Extract to read:
____________

CHARLESTON, S.C. (WCIV) -- A walk on the beach against the crash of the ocean is more than soothing for Megan Peebles; it's symbolic of a new life.
"It's something I wasn't able to do that now I have back. I'm grateful that I can walk on the beach again and have a normal life," Peebles said.
Peebles' story goes back to a cold January day at school in 2008. She was 9 years old.
"They took us out when it was freezing cold, so the slide had frost on it. When I went to go down it, I hit the bump in the middle which was there already. I flew over the edge and landed in a seated position," she said.
Megan said it caused such awful pain that she couldn't sit through a movie or walk through a grocery store.
"It basically felt like somebody had taken a hammer and hit my back," she said.
She said she lost all her friends and got bullied at school.
"They would be mean to me because I couldn't go on field trips. One of them actually threw a basketball at my back saying, ‘If it hurt, you would not be able to come to school.' I wasn't able to come to school for like a week after that," she said.
She said her doctors weren't any better and no one would believe her.
"The four years were taken from me that I can never get back," she said.
That changed when she got an X-ray that showed something new: a rare break on a joint in her spine. That was when she went to Medical University of South Carolina neurosurgeon Dr. Bruce Frankel.
He said her condition was rare for anyone under the age of 40.
ABCNews4 accompanied Megan to MUSC for her reunion with Frankel. Frankel used his own invention to implant a screw in her back. Doctors around the world use the equipment invented at MUSC.
He called it a "minimally invasive spinal system."
"When we put a rod in and tighten, we can pull the spine back in to alignment without other equipment," Frankel said.
Despite the risks involved in operating on someone so young, Frankel said surgery was a success. But it took Peebles a little longer to realize she had her life back.
"Megan had been down for so long, she was afraid to get up and walk," he said.
Today, Peebles is back on her feet.
"Every day I get up and I'm grateful I can actually get out of bed without hurting," she said. "I was able to get back the life I was supposed to have."
She still stays in touch with Frankel and nurse practitioner Sarah Denham.
"Some of the best emails Sarah and I receive explain just a trip to the beach or a vacation that was not possible to her for many years before," Frankel said.
"I think our role as providers is to teach our patients, but she's done a great job at teaching us a lot about staying strong," Denham said.
"I've learned you can't give up in times of pain. If you do, you will not be able to see what the future holds," Peebles said.
Peebles' future is wide open. She's on the fast track to college, on schedule to graduate high school a year early. And, eventually, she wants to become a pediatric neurosurgeon.

____________

Records supplied:

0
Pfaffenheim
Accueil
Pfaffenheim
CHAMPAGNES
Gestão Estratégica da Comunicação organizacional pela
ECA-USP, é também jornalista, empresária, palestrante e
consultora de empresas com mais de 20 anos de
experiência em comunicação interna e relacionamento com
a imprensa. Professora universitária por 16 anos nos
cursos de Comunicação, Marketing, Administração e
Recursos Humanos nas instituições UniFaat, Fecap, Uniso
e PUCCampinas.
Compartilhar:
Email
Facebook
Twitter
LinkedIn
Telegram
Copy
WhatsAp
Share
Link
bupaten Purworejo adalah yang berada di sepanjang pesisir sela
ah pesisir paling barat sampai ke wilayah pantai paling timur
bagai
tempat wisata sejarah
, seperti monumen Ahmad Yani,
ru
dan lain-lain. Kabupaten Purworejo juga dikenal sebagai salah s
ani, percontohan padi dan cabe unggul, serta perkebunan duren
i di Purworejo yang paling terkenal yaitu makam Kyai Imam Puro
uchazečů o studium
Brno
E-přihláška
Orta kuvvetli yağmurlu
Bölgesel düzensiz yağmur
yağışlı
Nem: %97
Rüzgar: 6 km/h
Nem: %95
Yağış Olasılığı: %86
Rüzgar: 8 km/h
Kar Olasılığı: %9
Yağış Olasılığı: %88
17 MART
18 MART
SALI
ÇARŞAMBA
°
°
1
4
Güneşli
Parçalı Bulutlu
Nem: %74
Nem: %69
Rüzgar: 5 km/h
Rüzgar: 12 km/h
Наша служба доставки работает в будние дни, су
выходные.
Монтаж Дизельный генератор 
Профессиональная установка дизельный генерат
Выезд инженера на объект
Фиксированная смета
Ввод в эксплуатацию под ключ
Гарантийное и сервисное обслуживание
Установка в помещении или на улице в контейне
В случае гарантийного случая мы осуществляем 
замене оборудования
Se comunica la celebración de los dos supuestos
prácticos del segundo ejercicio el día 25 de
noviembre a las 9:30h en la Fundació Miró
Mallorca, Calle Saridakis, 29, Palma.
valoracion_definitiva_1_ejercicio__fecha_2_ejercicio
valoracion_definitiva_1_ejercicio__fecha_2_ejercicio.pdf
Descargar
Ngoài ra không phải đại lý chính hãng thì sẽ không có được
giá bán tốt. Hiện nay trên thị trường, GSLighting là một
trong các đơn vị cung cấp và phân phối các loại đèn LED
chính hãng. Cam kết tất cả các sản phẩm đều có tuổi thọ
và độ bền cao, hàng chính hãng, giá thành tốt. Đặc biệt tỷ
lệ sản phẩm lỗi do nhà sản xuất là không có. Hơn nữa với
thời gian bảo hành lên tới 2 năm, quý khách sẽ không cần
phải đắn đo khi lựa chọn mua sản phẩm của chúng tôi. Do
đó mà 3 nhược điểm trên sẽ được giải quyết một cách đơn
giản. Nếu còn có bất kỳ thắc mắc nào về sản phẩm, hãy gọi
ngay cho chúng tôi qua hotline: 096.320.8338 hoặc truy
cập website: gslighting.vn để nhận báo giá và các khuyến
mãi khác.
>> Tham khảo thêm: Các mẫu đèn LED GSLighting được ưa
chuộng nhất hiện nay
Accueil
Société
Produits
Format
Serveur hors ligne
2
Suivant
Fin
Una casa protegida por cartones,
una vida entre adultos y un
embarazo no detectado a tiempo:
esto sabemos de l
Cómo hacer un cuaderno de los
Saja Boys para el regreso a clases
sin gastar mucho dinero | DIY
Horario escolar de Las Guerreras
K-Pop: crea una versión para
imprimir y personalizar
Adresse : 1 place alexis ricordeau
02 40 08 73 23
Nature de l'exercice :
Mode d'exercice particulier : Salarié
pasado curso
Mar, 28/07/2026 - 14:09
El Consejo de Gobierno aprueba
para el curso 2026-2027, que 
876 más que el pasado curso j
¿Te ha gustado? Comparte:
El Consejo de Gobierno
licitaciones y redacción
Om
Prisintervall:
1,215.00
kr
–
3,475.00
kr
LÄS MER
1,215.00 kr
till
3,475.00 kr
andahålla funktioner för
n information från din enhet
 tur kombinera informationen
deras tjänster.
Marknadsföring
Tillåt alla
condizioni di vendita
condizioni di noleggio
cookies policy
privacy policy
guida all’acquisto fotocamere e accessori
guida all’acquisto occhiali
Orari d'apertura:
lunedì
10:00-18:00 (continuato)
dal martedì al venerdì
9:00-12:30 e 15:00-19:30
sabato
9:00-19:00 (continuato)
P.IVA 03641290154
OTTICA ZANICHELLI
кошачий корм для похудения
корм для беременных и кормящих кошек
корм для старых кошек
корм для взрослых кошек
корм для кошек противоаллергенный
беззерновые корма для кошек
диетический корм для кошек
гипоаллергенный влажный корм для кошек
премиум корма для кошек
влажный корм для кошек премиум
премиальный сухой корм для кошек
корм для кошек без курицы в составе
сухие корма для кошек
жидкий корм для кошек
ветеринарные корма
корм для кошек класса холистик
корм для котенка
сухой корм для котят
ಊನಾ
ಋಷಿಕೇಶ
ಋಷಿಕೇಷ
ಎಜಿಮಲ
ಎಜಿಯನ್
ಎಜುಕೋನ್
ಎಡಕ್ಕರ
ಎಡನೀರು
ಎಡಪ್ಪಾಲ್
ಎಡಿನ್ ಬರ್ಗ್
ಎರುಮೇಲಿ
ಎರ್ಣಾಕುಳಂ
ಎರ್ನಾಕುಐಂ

____________

Exercise tasks:
1 - According to the article about Megan Peebles, what did the X-ray she eventually received show?
2 - Decide whether each statement agrees with the article about Megan Peebles, and quote the words that settle it. (a) Peebles was 9 years old when she was hurt on the slide. (b) Frankel said her condition was common for people under 40. (c) Peebles eventually wants to become a pediatric neurosurgeon.

Answers for this exercise:
1 - It showed a rare break on a joint in her spine.

2 -
(a) Yes: "She was 9 years old."
(b) No: "He said her condition was rare for anyone under the age of 40."
(c) Yes: "she wants to become a pediatric neurosurgeon."